Energiewende

Die Länder müssen sich bewegen

Bundeswirtschaftsminister Sigmar Gabriel steht vor einer Deutschland-Flagge an einem Redepult.
Bundeswirtschaftsminister Sigmar Gabriel (SPD) will einen Neustart bei der Energiewende. © picture alliance / dpa / Michael Kappeler
Von Christel Blanke · 30.01.2014
Die Länder verfolgen bei der Energiewende seit Jahren vor allem ihre eigenen Interessen. Aber auch Sigmar Gabriel muss schnell Antworten auf dringende Fragen liefern, meint Deutschlandradio-Korrespondentin Christel Blanke.
Kein Gesetz verlässt den Bundestag so, wie es hineinkommt. Dieser Leitsatz des früheren SPD-Fraktionsvorsitzenden Peter Struck muss in diesem Fall um einen weiteren erweitert werden: Kein Bundesminister kann die Energiewende bewerkstelligen, ohne auch die Bundesländer mit ins Boot zu holen. Allerdings sollten die es auch nicht übertreiben.
Alle paar Monate sitzen die Ministerpräsidenten mit der Bundeskanzlerin zusammen und machen die Energiewende zur Chefsache. Jedes Mal sitzen sie nach Abschluss der Gespräche vor der Presse und versichern: Nur gemeinsam könne diese Herkulesaufgabe bewerkstelligt werden. Und jedes Mal gehen sie dann nach Hause und werkeln weiter an ihrer eigenen Agenda.
Die Summe von Einzelinteressen macht noch kein Gesamtkonzept
Es ist ja verständlich, dass die Ministerpräsidenten das Wohl ihres jeweiligen Landes im Blick haben. Dass Bayern und Baden-Württemberg sich sorgen, ob jederzeit Strom verfügbar sein wird, wenn in den kommenden Jahren die Atomkraftwerke vom Netz gehen. Dass Nordrhein-Westfalen sich als Industriestandort behaupten will. Und Schleswig-Holstein als Hochburg der Windenergieproduktion. Doch Sigmar Gabriel hat Recht, wenn er sagt: Die Summe von Einzelinteressen macht noch kein Gesamtkonzept.
Gemeinsam mit den Landesministern hat der SPD-Chef nun einen Energiewendekonsens versprochen. Das Gespräch heute war ein erster Schritt dahin. Weitere müssen folgen. Die Länder müssen sich bewegen. Aber auch der Bund. Da ist noch vieles vage formuliert in Gabriels Eckpunkten.
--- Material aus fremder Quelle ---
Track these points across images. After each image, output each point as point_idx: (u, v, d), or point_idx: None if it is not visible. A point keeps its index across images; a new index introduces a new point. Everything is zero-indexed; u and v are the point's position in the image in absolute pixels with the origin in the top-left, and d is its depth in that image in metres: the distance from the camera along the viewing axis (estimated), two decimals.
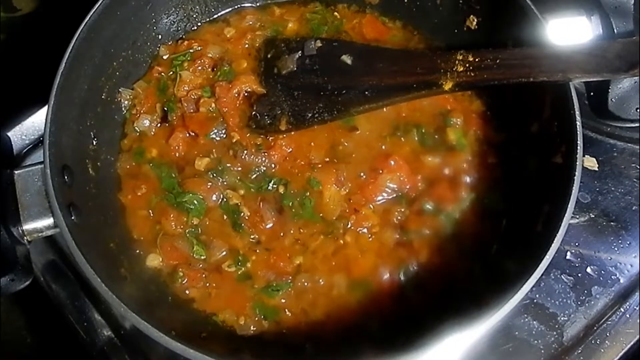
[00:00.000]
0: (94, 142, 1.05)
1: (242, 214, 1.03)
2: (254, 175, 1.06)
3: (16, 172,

Und einiges hat er ganz ausgelassen. Wie will er es zum Beispiel bewerkstelligen, dass die EEG-Umlage durch den immer billiger werdenden Börsenstrom nicht immer größer wird? Denn darüber muss die Differenz zwischen dem Börsenpreis und den garantierten Einspeisevergütungen finanziert werden.
Gabriel bleibt nicht viel Zeit für Antworten
Wie sieht die Zukunft fossiler Kraftwerke aus? Bayern und Baden-Württemberg fordern Kapazitätsmechanismen. Damit Betreiber ihre Kraftwerke für die Zeiten am Netz halten, in denen Wind und Sonne keine Energie liefern. Reservekapazitäten sollen einen Preis bekommen, damit unrentable Anlagen nicht einfach stillgelegt werden. Die Bundesregierung schreckt davor bisher zurück, denn es könnte teuer werden. Doch was ist die Alternative, wenn sich der Betrieb wegen des immer größer werdenden Ökostromangebots nicht mehr lohnt?
Auch für die angekündigten Änderungen bei der Befreiung energieintensiver Betriebe von der EEG-Umlage fehlen bisher konkrete Angaben. Klar ist nur, dass der Kreis der Privilegierten kleiner werden soll. Auch weil die EU-Kommission eine unerlaubte Beihilfe wittert. Doch welche Unternehmen betroffen sein werden, ob ganze Branchen auf die Befreiung verzichten müssen, dazu schweigt der Minister bisher.
Wer Planungssicherheit für alle verspricht, der muss Antworten auf diese Fragen liefern. Viel Zeit dafür bleibt Gabriel nicht, wenn seine Reform im Sommer im Konsens in Kraft treten soll.